**RECORD EXTRACTS**

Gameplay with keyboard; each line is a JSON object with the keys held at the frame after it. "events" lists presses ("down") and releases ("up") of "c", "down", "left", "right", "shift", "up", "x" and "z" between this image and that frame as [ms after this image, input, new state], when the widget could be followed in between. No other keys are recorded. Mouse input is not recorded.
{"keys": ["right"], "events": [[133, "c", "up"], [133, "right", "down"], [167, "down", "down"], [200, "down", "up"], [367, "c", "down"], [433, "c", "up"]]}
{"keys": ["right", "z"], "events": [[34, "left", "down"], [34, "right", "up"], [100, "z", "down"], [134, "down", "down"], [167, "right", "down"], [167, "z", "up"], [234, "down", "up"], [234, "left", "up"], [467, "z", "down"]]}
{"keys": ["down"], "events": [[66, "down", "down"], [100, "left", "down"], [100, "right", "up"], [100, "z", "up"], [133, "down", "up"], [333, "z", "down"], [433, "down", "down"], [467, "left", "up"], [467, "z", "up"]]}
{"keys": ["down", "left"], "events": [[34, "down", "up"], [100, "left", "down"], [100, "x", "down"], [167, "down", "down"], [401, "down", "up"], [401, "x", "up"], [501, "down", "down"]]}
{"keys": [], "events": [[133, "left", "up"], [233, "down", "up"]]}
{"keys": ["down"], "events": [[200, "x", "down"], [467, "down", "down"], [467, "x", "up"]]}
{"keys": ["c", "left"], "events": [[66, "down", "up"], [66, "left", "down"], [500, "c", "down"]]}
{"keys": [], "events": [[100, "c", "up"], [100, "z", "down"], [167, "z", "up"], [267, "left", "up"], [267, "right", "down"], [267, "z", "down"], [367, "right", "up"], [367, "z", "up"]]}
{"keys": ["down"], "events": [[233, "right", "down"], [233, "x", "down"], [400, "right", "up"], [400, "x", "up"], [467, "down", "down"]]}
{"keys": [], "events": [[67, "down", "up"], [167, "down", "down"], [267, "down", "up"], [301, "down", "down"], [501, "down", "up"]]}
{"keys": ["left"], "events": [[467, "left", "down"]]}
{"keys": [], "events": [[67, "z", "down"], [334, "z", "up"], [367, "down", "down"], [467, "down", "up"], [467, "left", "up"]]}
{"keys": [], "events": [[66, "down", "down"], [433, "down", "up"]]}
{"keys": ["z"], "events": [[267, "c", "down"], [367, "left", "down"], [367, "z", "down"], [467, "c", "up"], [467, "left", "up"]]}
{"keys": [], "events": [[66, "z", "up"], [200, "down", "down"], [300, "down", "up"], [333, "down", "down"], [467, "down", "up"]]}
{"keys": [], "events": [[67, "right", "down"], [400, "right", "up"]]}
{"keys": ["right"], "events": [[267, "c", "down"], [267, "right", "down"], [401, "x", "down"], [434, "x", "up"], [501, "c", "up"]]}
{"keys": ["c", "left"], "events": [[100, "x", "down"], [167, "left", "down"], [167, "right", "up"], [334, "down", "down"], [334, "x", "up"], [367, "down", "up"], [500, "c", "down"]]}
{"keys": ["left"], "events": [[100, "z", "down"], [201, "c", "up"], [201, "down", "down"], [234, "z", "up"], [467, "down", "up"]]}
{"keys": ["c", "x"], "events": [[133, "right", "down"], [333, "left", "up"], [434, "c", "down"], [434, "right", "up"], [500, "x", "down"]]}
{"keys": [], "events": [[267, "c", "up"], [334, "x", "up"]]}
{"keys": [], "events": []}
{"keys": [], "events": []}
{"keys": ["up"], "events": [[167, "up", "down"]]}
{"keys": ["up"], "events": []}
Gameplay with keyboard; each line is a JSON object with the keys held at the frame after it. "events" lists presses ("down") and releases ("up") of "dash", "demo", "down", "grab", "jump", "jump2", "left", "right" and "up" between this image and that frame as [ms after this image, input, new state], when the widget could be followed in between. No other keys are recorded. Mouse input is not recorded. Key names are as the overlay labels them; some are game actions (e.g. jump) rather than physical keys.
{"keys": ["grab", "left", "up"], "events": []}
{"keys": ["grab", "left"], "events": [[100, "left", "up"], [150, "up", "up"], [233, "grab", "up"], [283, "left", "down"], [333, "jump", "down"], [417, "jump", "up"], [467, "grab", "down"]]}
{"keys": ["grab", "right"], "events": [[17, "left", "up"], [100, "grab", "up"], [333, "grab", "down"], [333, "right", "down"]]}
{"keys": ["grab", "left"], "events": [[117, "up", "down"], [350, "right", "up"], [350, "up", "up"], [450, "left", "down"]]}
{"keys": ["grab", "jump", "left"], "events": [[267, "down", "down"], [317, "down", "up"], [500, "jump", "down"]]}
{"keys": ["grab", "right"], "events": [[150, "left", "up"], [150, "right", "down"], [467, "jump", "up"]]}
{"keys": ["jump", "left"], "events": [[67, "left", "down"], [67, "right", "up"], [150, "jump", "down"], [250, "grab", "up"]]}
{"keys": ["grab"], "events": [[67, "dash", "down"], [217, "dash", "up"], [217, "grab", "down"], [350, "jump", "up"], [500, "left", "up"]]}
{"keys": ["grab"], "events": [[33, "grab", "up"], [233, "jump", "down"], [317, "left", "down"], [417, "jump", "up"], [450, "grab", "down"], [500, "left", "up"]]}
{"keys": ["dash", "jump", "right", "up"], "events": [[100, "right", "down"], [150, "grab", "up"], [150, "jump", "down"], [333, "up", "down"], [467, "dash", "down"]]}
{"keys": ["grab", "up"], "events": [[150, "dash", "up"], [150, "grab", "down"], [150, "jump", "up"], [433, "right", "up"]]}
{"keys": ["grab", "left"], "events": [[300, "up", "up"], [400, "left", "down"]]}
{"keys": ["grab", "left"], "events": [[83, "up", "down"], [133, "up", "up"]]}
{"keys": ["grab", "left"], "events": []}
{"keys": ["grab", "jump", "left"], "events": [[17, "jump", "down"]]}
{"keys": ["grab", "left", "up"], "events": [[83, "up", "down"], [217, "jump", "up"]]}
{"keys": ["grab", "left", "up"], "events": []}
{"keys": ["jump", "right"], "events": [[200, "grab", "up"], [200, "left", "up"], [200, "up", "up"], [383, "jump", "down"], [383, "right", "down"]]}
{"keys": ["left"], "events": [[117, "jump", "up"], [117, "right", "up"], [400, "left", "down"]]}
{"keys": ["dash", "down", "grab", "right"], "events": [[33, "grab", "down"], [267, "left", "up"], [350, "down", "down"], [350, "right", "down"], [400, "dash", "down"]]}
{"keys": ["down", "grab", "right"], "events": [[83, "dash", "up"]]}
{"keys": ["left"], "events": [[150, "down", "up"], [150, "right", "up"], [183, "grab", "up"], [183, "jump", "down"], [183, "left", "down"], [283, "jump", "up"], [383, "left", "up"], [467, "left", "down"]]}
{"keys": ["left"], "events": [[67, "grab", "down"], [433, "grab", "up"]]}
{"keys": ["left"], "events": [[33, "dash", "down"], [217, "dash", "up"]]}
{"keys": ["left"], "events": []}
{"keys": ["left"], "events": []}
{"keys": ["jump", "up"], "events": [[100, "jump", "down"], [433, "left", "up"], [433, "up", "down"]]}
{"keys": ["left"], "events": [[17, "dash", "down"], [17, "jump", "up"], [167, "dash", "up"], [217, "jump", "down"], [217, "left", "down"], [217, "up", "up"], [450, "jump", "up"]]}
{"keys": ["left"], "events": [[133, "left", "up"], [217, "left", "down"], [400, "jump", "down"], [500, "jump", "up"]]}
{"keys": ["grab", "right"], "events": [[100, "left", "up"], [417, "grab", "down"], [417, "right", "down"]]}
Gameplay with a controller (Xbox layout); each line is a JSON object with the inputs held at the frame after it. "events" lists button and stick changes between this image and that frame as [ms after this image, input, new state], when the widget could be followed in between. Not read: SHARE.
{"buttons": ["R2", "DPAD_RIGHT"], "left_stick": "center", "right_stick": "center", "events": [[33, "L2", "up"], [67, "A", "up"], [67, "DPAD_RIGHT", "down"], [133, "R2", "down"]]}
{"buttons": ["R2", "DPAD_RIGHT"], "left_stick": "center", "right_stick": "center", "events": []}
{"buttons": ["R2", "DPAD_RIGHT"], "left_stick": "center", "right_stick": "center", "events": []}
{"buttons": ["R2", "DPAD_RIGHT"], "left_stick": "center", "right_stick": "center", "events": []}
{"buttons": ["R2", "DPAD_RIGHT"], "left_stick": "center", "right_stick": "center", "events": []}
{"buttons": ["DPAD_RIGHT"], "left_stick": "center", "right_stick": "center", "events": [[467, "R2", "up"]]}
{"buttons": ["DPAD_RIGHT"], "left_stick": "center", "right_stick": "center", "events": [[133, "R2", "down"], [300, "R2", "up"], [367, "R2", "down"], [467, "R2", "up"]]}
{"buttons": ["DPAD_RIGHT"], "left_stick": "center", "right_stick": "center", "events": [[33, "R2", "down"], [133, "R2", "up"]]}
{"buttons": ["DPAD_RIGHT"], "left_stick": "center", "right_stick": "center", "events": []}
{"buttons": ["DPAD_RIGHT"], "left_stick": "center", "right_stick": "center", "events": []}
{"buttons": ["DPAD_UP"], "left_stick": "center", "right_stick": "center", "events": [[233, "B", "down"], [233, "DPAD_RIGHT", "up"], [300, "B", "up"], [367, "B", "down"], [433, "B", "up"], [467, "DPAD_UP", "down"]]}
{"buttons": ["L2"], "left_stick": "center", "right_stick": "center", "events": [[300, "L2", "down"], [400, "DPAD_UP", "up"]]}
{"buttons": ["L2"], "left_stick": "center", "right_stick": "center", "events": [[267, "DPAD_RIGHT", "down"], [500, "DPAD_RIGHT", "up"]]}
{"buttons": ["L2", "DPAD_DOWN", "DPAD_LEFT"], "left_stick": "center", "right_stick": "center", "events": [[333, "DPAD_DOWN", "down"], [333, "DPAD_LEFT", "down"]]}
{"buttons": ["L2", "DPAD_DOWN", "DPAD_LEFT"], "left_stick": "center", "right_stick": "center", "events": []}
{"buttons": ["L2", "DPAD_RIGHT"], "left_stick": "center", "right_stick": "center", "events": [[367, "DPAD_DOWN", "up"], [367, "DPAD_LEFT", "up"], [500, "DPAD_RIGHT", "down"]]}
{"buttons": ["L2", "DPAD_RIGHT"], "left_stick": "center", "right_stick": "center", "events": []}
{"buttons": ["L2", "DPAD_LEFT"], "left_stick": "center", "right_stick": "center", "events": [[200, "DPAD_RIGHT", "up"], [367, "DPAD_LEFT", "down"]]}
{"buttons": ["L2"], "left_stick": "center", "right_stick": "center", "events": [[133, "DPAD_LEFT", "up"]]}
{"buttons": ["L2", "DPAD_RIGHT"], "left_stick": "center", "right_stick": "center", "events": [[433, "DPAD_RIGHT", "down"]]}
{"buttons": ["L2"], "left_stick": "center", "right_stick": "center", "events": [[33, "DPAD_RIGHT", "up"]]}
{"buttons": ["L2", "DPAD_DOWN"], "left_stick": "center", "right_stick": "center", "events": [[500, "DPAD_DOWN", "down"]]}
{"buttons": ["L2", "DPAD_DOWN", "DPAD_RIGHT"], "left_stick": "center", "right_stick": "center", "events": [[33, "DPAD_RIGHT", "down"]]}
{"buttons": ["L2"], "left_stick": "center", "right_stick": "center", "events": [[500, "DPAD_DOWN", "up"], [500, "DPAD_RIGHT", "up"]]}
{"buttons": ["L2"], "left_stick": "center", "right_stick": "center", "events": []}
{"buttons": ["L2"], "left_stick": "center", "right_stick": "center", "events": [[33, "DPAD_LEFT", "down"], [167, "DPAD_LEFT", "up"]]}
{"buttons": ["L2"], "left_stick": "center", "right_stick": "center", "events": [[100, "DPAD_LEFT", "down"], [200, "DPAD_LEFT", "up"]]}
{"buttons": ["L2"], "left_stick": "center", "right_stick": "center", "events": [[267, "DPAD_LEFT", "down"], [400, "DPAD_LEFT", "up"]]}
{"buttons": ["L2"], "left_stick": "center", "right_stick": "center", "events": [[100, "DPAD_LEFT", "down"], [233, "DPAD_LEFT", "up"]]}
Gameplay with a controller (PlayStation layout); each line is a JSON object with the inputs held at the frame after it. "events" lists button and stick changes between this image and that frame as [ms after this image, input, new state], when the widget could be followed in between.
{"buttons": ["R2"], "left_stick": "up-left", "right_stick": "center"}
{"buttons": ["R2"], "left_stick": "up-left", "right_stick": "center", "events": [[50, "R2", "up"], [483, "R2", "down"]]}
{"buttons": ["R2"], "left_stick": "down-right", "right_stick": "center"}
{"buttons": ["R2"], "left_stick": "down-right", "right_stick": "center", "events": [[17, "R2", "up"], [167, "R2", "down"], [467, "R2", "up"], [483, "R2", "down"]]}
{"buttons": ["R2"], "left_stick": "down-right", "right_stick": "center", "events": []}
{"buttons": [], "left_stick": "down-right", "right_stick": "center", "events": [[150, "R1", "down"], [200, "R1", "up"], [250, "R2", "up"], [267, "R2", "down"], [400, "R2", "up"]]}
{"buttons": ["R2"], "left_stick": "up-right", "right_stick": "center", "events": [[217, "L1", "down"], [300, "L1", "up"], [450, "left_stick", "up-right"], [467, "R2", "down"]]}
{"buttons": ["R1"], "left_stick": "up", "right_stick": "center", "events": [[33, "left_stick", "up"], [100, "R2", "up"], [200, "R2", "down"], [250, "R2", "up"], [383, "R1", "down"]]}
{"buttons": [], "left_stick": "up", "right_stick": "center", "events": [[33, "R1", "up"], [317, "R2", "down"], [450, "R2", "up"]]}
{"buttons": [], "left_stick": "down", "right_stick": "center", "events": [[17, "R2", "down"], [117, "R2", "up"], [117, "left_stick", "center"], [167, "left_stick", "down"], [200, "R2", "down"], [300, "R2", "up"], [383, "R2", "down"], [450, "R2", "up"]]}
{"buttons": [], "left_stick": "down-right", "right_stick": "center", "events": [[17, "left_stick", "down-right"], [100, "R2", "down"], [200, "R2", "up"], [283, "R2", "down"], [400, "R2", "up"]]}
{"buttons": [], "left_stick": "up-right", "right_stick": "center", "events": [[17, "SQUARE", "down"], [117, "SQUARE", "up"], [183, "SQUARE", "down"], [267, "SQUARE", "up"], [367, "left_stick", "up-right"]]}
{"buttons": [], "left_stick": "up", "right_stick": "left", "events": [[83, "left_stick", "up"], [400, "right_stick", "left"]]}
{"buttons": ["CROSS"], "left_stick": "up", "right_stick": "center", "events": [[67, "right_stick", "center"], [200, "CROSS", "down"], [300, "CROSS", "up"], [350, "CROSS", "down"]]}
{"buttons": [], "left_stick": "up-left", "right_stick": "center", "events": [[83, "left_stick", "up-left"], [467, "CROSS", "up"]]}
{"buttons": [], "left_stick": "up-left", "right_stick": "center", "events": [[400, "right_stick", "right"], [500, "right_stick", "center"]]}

**WHAT TO WORK ON**
Among the lines of the preceding data, which ones hold the word "other"? List them.

**ANSWER TO THIS EXERCISE**
Gameplay with keyboard; each line is a JSON object with the keys held at the frame after it. "events" lists presses ("down") and releases ("up") of "c", "down", "left", "right", "shift", "up", "x" and "z" between this image and that frame as [ms after this image, input, new state], when the widget could be followed in between. No other keys are recorded. Mouse input is not recorded.
Gameplay with keyboard; each line is a JSON object with the keys held at the frame after it. "events" lists presses ("down") and releases ("up") of "dash", "demo", "down", "grab", "jump", "jump2", "left", "right" and "up" between this image and that frame as [ms after this image, input, new state], when the widget could be followed in between. No other keys are recorded. Mouse input is not recorded. Key names are as the overlay labels them; some are game actions (e.g. jump) rather than physical keys.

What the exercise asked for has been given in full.